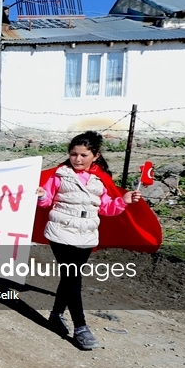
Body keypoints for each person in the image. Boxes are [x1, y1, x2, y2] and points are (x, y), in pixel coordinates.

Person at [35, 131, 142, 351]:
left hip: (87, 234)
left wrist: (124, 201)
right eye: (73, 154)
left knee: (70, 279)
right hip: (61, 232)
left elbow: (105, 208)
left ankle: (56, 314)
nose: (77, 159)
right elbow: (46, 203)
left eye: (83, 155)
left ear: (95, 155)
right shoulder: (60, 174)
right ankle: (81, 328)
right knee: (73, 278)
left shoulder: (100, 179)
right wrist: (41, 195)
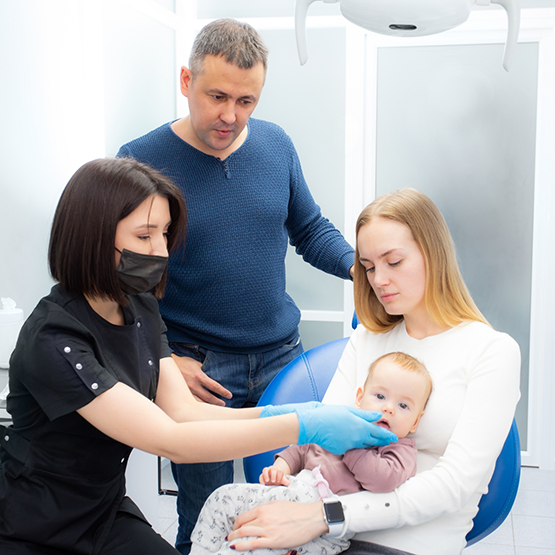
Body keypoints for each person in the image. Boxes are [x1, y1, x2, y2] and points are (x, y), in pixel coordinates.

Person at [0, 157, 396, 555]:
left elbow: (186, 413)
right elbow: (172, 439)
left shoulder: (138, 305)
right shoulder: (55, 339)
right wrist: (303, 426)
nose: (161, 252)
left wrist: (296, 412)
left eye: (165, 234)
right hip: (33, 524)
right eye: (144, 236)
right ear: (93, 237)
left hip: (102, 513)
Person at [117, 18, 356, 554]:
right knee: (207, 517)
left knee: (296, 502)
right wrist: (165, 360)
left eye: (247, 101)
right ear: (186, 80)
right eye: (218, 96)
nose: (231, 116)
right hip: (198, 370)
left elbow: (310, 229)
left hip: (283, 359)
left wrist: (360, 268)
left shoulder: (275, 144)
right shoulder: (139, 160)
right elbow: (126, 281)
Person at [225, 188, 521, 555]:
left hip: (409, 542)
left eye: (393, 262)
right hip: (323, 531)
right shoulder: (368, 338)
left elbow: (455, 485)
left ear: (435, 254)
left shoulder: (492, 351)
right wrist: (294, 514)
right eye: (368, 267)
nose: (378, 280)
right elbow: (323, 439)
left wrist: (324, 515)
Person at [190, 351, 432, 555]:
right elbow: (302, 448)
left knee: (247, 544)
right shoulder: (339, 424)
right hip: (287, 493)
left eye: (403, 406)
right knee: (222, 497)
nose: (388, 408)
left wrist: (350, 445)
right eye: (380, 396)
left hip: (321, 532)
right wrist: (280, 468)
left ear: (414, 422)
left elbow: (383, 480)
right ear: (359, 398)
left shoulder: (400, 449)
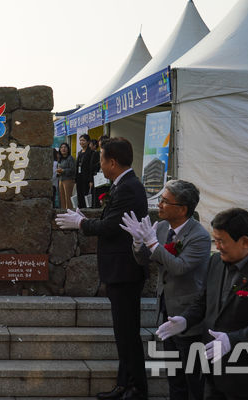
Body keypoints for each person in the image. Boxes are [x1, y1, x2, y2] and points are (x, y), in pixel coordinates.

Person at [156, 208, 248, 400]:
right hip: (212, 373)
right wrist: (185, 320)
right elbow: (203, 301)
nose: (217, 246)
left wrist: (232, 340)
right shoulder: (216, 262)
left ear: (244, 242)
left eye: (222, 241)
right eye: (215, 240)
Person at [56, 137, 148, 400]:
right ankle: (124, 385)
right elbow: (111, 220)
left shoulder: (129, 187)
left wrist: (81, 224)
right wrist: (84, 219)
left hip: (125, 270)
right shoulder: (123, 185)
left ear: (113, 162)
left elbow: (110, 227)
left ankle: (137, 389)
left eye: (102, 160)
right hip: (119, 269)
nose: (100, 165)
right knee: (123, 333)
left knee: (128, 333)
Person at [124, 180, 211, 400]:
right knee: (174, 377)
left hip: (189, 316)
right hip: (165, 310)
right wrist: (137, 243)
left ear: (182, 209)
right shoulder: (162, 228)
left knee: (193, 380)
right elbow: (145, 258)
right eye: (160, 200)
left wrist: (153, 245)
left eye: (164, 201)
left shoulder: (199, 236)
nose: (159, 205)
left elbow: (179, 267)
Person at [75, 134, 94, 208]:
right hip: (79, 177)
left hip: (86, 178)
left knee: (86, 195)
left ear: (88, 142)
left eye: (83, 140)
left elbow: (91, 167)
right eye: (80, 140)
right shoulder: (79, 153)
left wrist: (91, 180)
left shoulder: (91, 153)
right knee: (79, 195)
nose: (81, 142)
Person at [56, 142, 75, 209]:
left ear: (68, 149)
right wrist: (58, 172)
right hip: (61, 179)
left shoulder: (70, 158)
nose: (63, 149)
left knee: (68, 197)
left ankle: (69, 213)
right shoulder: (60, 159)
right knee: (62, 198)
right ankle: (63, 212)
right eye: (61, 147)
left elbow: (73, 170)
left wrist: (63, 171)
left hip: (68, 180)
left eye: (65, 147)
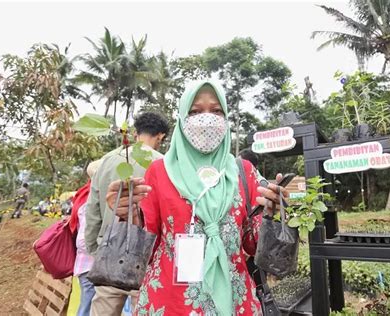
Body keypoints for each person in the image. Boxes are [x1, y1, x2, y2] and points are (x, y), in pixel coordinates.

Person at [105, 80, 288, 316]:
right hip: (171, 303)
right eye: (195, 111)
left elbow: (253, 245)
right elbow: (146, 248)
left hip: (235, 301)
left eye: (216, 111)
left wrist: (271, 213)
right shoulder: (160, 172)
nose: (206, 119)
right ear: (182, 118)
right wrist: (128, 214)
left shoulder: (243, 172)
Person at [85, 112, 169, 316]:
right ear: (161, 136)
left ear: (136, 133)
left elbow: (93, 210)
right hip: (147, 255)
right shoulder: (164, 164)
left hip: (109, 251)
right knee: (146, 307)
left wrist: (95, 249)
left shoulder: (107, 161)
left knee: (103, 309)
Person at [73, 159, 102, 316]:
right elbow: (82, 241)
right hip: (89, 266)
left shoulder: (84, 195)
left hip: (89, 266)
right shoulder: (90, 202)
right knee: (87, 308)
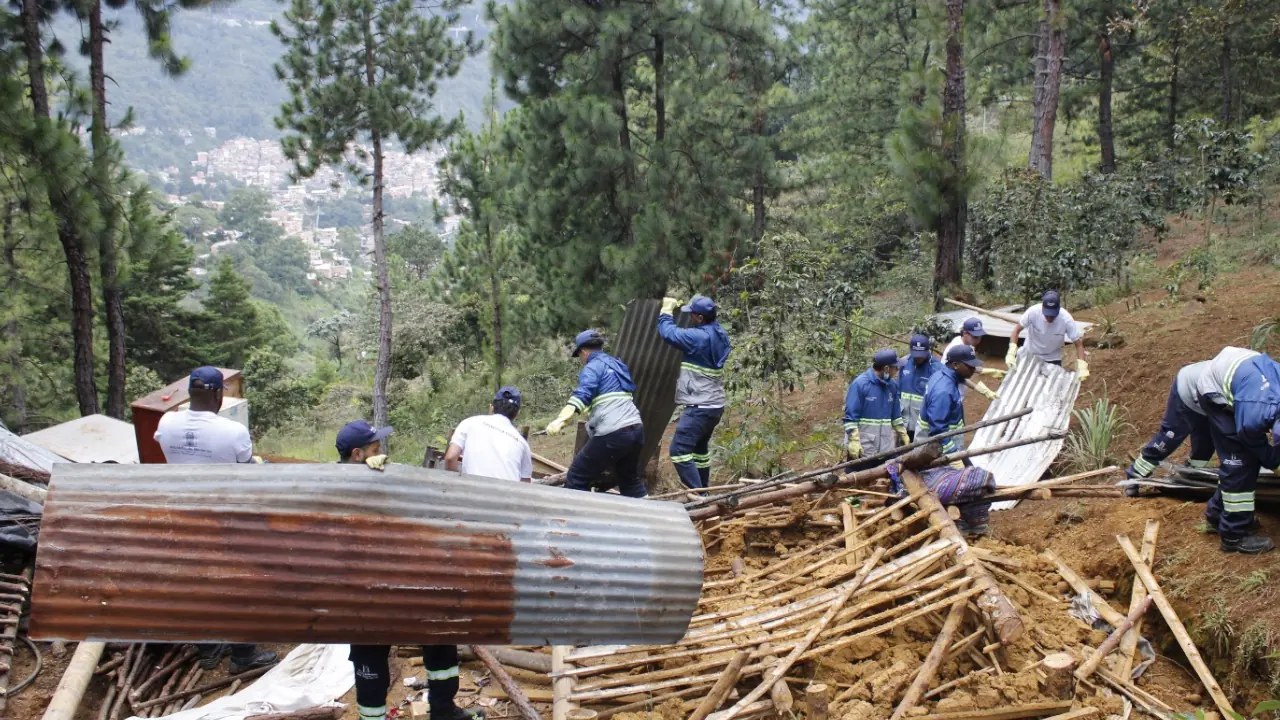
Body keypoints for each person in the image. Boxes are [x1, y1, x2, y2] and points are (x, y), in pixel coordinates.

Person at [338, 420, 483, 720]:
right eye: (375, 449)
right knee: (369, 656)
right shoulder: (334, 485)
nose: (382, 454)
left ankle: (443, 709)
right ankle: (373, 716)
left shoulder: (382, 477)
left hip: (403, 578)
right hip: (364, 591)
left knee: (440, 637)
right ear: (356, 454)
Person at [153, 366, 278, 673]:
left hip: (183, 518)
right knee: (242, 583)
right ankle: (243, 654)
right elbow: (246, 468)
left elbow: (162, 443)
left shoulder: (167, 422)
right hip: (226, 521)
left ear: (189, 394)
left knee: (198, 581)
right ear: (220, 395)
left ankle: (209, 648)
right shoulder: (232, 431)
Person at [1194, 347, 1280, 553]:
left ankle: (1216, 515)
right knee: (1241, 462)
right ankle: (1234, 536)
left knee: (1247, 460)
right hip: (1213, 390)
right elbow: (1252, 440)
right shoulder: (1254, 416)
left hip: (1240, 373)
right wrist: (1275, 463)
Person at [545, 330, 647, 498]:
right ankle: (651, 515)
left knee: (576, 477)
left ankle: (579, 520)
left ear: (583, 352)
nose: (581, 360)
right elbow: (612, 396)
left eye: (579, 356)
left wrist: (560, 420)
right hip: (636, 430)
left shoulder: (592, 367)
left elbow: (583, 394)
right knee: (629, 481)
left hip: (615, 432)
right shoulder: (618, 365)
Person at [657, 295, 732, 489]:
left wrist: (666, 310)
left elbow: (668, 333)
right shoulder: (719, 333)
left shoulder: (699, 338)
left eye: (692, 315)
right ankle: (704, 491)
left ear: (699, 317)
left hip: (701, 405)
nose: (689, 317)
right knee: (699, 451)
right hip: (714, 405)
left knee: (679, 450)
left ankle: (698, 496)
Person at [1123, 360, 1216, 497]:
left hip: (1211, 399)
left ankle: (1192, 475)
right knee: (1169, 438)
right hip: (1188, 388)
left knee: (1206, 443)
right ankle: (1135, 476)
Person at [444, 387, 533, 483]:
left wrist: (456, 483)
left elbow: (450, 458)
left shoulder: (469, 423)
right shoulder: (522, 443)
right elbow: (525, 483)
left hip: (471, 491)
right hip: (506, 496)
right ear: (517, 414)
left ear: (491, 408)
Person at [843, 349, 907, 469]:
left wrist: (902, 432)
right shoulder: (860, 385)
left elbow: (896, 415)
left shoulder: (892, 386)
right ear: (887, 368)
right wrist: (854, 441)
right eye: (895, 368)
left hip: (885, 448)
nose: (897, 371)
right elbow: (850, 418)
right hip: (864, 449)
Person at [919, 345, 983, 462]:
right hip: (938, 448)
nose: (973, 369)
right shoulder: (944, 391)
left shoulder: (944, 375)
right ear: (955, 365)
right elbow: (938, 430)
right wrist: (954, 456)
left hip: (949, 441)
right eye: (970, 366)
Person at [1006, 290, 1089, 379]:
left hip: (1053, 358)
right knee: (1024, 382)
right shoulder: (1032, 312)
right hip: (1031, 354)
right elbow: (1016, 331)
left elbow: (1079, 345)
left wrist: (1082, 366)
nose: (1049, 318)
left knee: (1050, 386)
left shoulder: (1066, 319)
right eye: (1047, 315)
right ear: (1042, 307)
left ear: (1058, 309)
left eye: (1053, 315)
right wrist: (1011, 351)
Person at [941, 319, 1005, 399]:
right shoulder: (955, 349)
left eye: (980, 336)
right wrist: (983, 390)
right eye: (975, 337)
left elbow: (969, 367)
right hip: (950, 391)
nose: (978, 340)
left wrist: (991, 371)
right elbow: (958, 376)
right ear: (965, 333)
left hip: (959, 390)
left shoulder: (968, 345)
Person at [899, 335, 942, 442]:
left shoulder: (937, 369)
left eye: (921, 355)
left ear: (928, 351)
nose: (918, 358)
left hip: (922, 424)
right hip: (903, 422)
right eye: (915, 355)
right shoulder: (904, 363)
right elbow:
---*---
Action item: When you reach the line in the material above that holds "right knee: (1241, 462)", begin reproducing lines exactly, and stop after the line that holds "left hip: (615, 432)".

Task result:
right knee: (1241, 462)
right ankle: (1234, 536)
left knee: (1247, 460)
right hip: (1213, 390)
right elbow: (1252, 440)
right shoulder: (1254, 416)
left hip: (1240, 373)
right wrist: (1275, 463)
Person at [545, 330, 647, 498]:
right ankle: (651, 515)
left knee: (576, 477)
left ankle: (579, 520)
left ear: (583, 352)
nose: (581, 360)
right elbow: (612, 396)
left eye: (579, 356)
left wrist: (560, 420)
right hip: (636, 430)
left shoulder: (592, 367)
left elbow: (583, 394)
right knee: (629, 481)
left hip: (615, 432)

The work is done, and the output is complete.